There is a small inner voice within each of us--always there, watching us, and silently helping to guide us when we're quiet enough to "hear" it.  We always sort of knew or was suspicious that there was something there; like an angel sitting on our shoulder watching and looking out for us.  But, having become so attached to the material aspects of our early more formative years of experiencing physical reality, we tend to externalize this feeling or sense as something separate from ourselves.  We start looking for this silent overseer or guide in external form.  We look for a personal teacher, a guru of sorts that will help guide us through life.  In this search for this invisible guide or helper to our life we encounter many religious type beliefs, customs, rituals, and sects.

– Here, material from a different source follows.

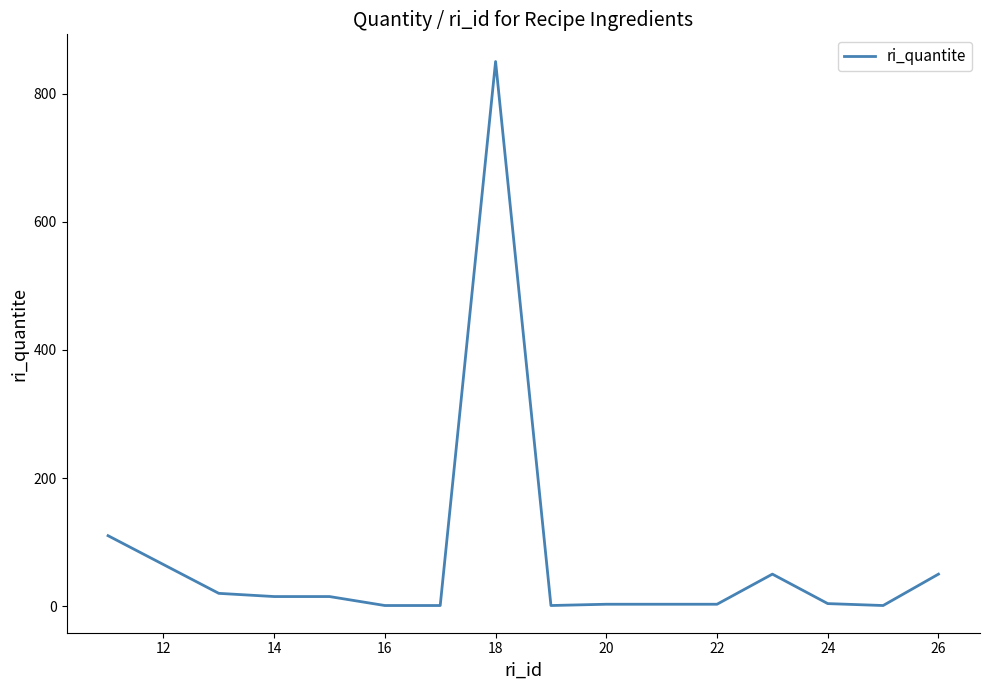

What is the difference between the maximum and minimum values?

849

Some of us pursue different forms of institutional type religions in this search.  Others experiment with Buddhism, Hinduism, and other esoteric traditions or activities.  We each follow a different individual path and each come to feel that somehow their journey is being guided by some invisible force.  Our initial search will take us through one teaching after another in the form of different teachers, situations, or experiences.  We must remember that each situation is a teaching in itself helping to move us along our path toward enlightenment.

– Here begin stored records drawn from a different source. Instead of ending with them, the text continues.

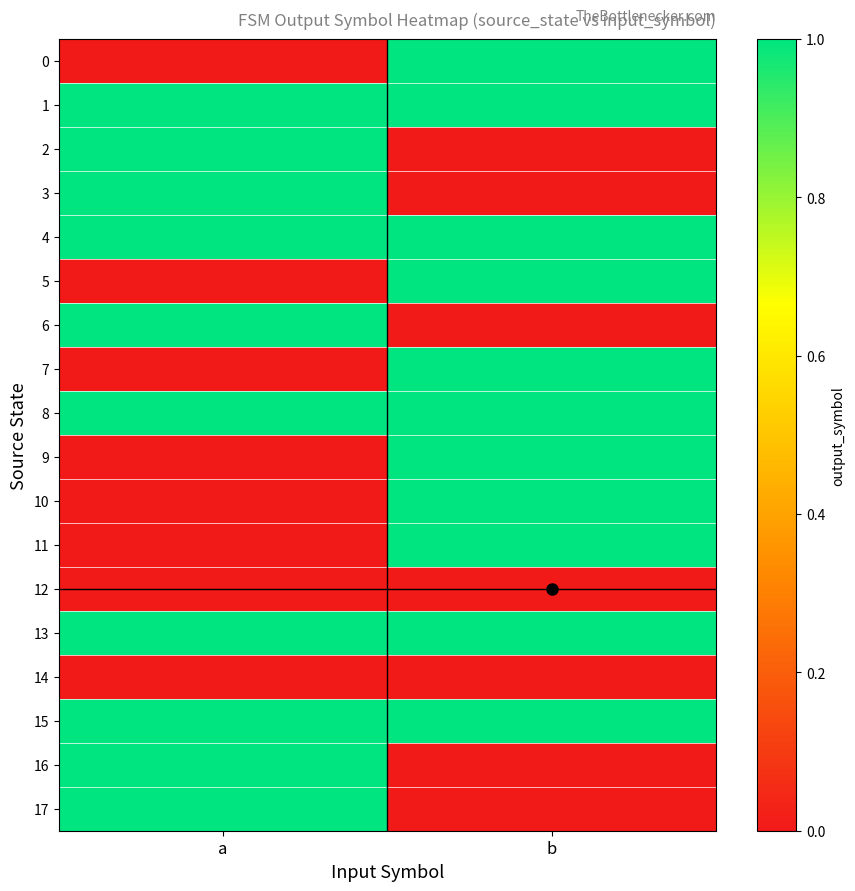

Which category has the lowest value across all series?

a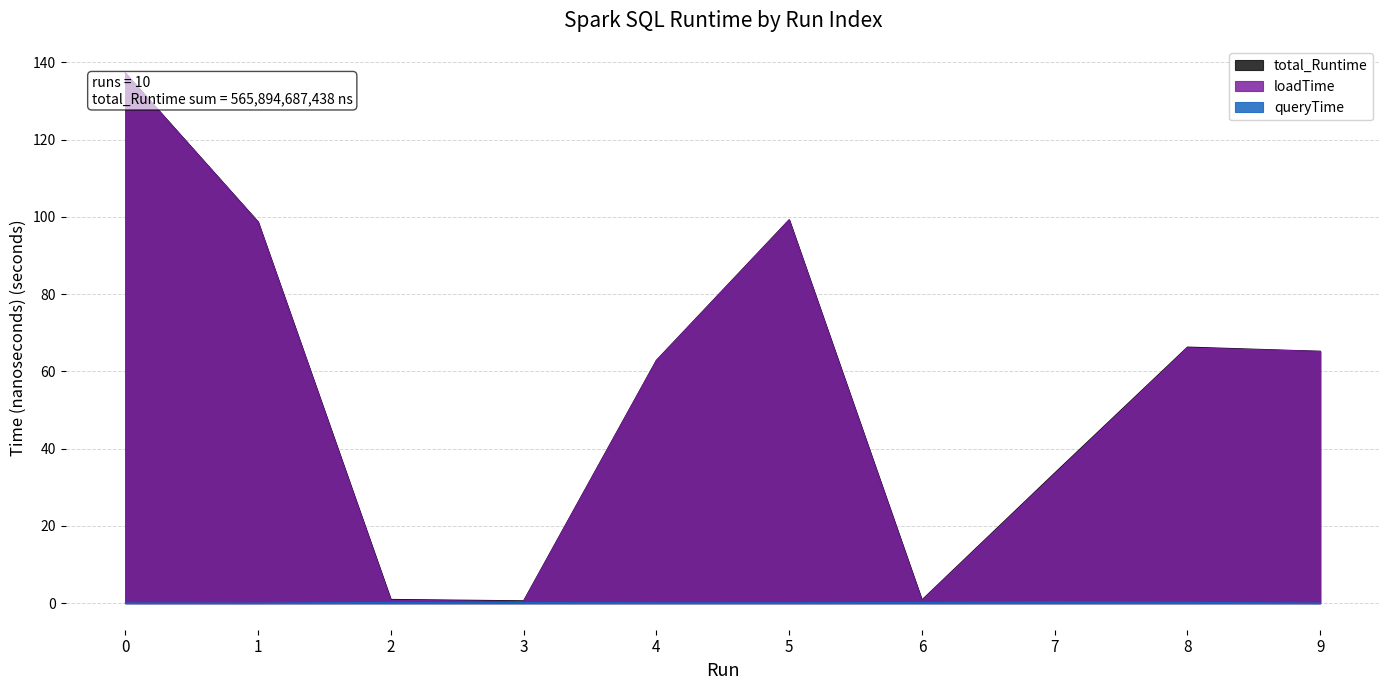

How many interior local peaks does the queryTime series have?

2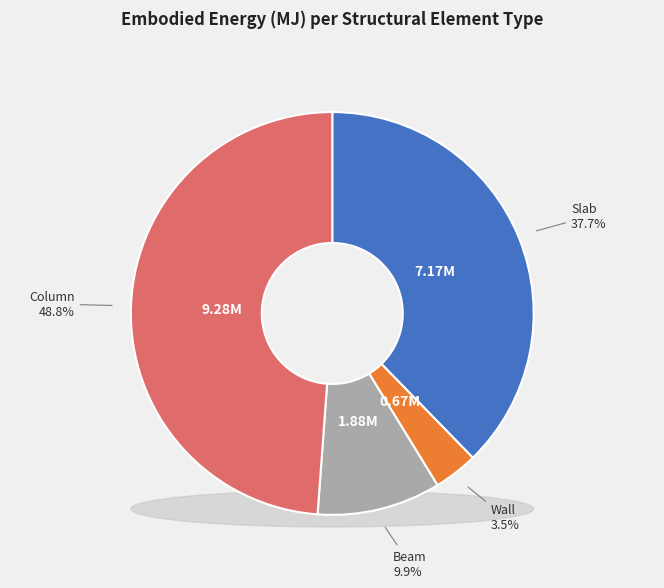

To the nearest percent, what is the difference between the Beam and Column slice percentages?

39%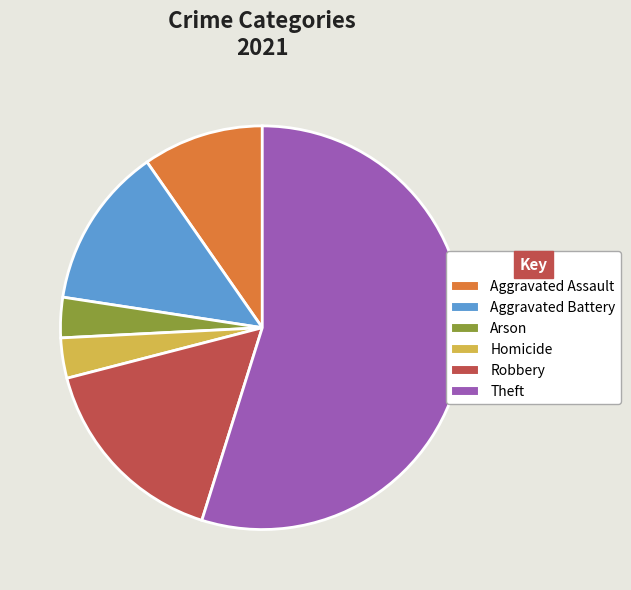

Does Theft represent more than half of the total?

Yes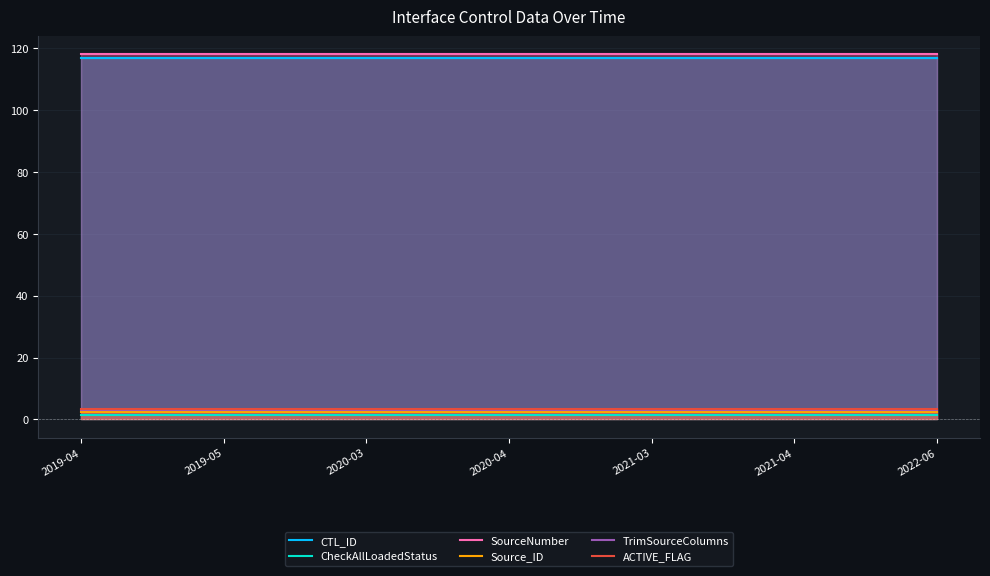

Between 2019-05 and 2020-04, which series saw the biggest shift?

CTL_ID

Ultimately each person finds his or her route through.  Some of us may never come to know who our true spiritual guide is.  Eventually we come to a point were we realize we all have a guide not in form.  We come to realize our guide is within us--is one with us.  As we begin to listen, we come to trust this internal voice.  We come to "listen" and tune to and trust the silent teacher within us.  We notice our internal guide never identifies with any specific worldly religion or spiritual way.  It is free to roam the gamut of all of them looking for the truth contained in each, knowing that all ways lead to the same place.  It is only our minds that tend to trap us into less pure teachings offered by the external physical world.  As we learn better how to hear the spirit within, our perception shifts, and we begin to notice changes in our understanding of relationships; we notice things and people we never noticed before.

In our beginnings we experience the many-sided dualism of physical reality.  At the end is spiritual oneness.  But, in the middle is the many path journey to understanding.  The inner guru is the being within you who always knows--the being whom you meet through deeper intuition when you've gone beyond your mind.  This is your true teacher.  The creator, the teacher, and the self are one.